__TAREFA PROPOSTA__.
Liste os episódios que Bolsonaro citou como exemplo no texto sobre o indulto natalino e indique o local de cada um, conforme o texto.

__TEXTO PARA ANÁLISE__.
O Conselho Nacional de Política Criminal e Penitenciária
(CNPCP), vinculado ao Ministério da Justiça, contrariou uma promessa do
presidente Jair Bolsonaro e elaborou proposta para o indulto natalino deste ano
sem incluir o perdão da pena a policiais presos. O texto que prevê os critérios
para condenados deixarem a cadeia deverá ser enviado na semana que vem ao
Palácio do Planalto, que poderá alterá-lo.
Em agosto, Bolsonaro afirmou que o próximo indulto de Natal
teria "nomes surpreendentes" e que pretendia beneficiar policiais
condenados por "pressão da mídia". Citou como exemplo agentes
envolvidos no sequestro do ônibus 174, no Rio, e nos massacres do Carandiru, em
São Paulo, e de Eldorado do Carajás, no Pará. Apenas neste último houve
condenação definitiva. "Tem muito policial no Brasil que foi condenado por
pressão da mídia. E esse pessoal no final do ano, se Deus me permitir e eu
estando vivo, vai ser indultado", disse.

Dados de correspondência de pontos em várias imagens
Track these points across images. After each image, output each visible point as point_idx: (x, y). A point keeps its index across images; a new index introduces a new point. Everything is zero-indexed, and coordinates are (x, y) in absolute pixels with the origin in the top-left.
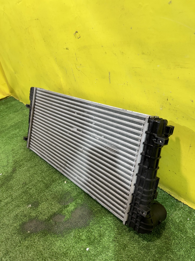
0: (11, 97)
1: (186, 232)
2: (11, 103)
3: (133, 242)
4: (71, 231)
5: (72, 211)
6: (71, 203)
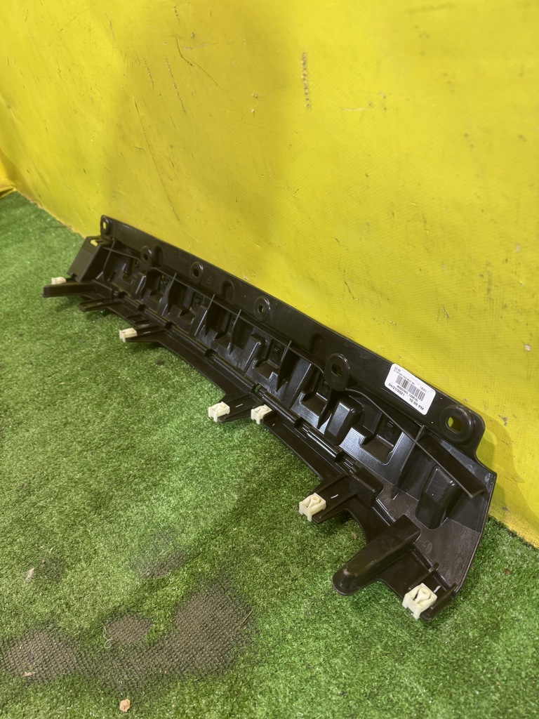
0: (13, 193)
2: (12, 213)
4: (169, 688)
5: (176, 604)
6: (175, 570)
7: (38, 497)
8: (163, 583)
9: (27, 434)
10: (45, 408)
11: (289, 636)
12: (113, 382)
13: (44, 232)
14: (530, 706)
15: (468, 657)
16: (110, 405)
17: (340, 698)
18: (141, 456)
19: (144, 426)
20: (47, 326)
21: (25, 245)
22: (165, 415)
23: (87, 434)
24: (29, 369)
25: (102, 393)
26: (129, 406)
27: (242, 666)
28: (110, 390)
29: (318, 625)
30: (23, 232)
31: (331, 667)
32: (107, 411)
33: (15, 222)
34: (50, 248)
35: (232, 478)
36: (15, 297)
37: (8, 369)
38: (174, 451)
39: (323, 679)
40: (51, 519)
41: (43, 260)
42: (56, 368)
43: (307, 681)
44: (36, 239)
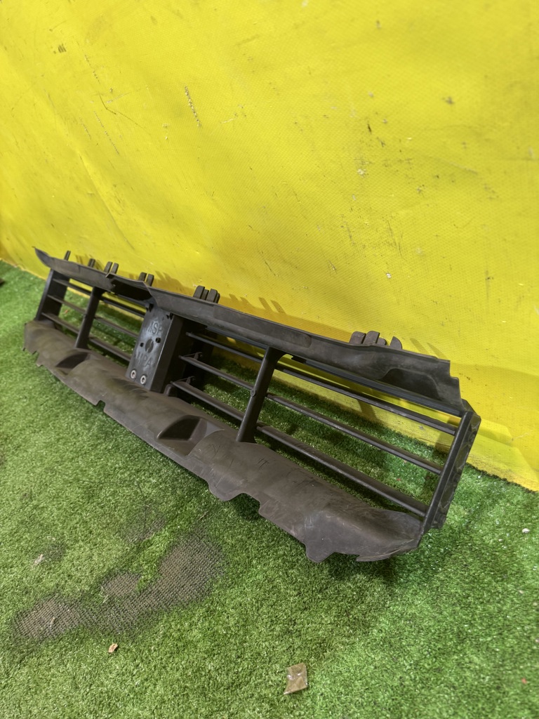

__RESPOSTA ESCRITA__.
- Sequestro do ônibus 174, no Rio
- Massacre do Carandiru, em São Paulo
- Massacre de Eldorado do Carajás, no Pará